The blackened seasoning and the blackening process work really well with big sea scallops because both help the scallops achieve that ever-so-delightful crust on the outside while keeping the inside tender and creamy. The Grilled Corn Guacamole enhances the natural sweetness of the scallops, balances out the spice of the blackened seasoning and provides a nice contrast in texture. The chips are mere lagniappe—a little something extra to conveniently transport all those amazing flavors in one bite.

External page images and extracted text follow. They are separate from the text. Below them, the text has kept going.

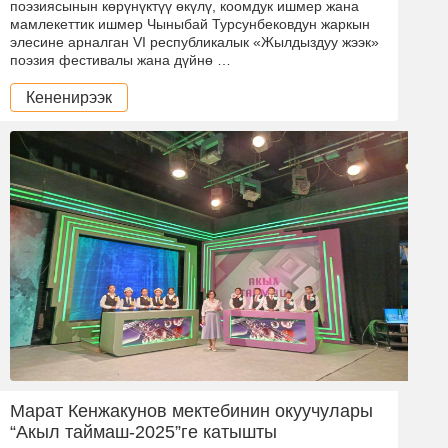
поэзиясынын көрүнүктүү өкүлү, коомдук ишмер жана
мамлекеттик ишмер Чыныбай Турсунбековдун жаркын
элесине арналган VI республикалык «Жылдыздуу жээк»
поэзия фестивалы жана дүйнө …
Кененирээк
Марат Кенжакунов мектебинин окуучулары
“Акыл таймаш-2025”ге катышты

When purchasing scallops, be sure and select dry or dry-pack sea scallops (as opposed to wet scallops). The wet ones are treated with some kind of solution that helps them stay moist and gives them a longer shelf life, a process that involves chemicals and also inhibits the browning process. There’s nothing appealing about that.
Happy Cinco de Mayo!
Blackened Scallops with Grilled Corn Guacamole Recipe
16 dry large sea scallops (about 1 1/4 pounds)
4 tablespoons butter
1/3 cup Blackened Seasoning Mix
Grilled Corn Guacamole, recipe follows
Tortilla chips, for serving
Finely chopped jalapeño peppers and yellow and red bell peppers, for garnish
If not already done, remove the tough muscle from the side of each scallop by peeling it off with your fingers. Rinse and thoroughly pat dry; set aside. Preheat a large cast iron skillet over very high heat until smoking hot, 5-10 minutes (This is best done outside over a propane burner. If cooking inside, turn range hood on high and open a few windows.) Melt the butter in a small, shallow dish. Place the blackened seasoning mix in a separate shallow dish. Working in batches (do not crowd the skillet), dip each scallop in the melted butter then dredge in the blackened seasoning mix. Sear scallops, turning once, until crusty golden brown and cooked through, about 2-4 minutes per side. To serve, arrange 16 large tortilla chips on a serving platter. Top each with a layer of Grilled Corn Guacamole and one blackened scallop. Garnish with chopped peppers. Makes 8 appetizer servings.
Grilled Corn Guacamole Recipe
2 ears fresh corn, shucked
2 ripe Hass avocados, peeled, pitted and diced
1 small jalapeño pepper, seeded and minced
1/4 cup finely chopped red onions
1/4 cup chopped cilantro
1/4 cup fresh lime juice
2 tablespoons sour cream
Salt and pepper
Prepare grill for direct cooking over medium heat. Grill corn, turning occasionally, until lightly charred, 10-15 minutes. When cool enough to handle, cut the kernels off the cob and place in a medium bowl. Add next 6 ingredients (through sour cream) and stir to desired consistency. Season to taste with salt and pepper. Makes approximately 1 1/2 cups.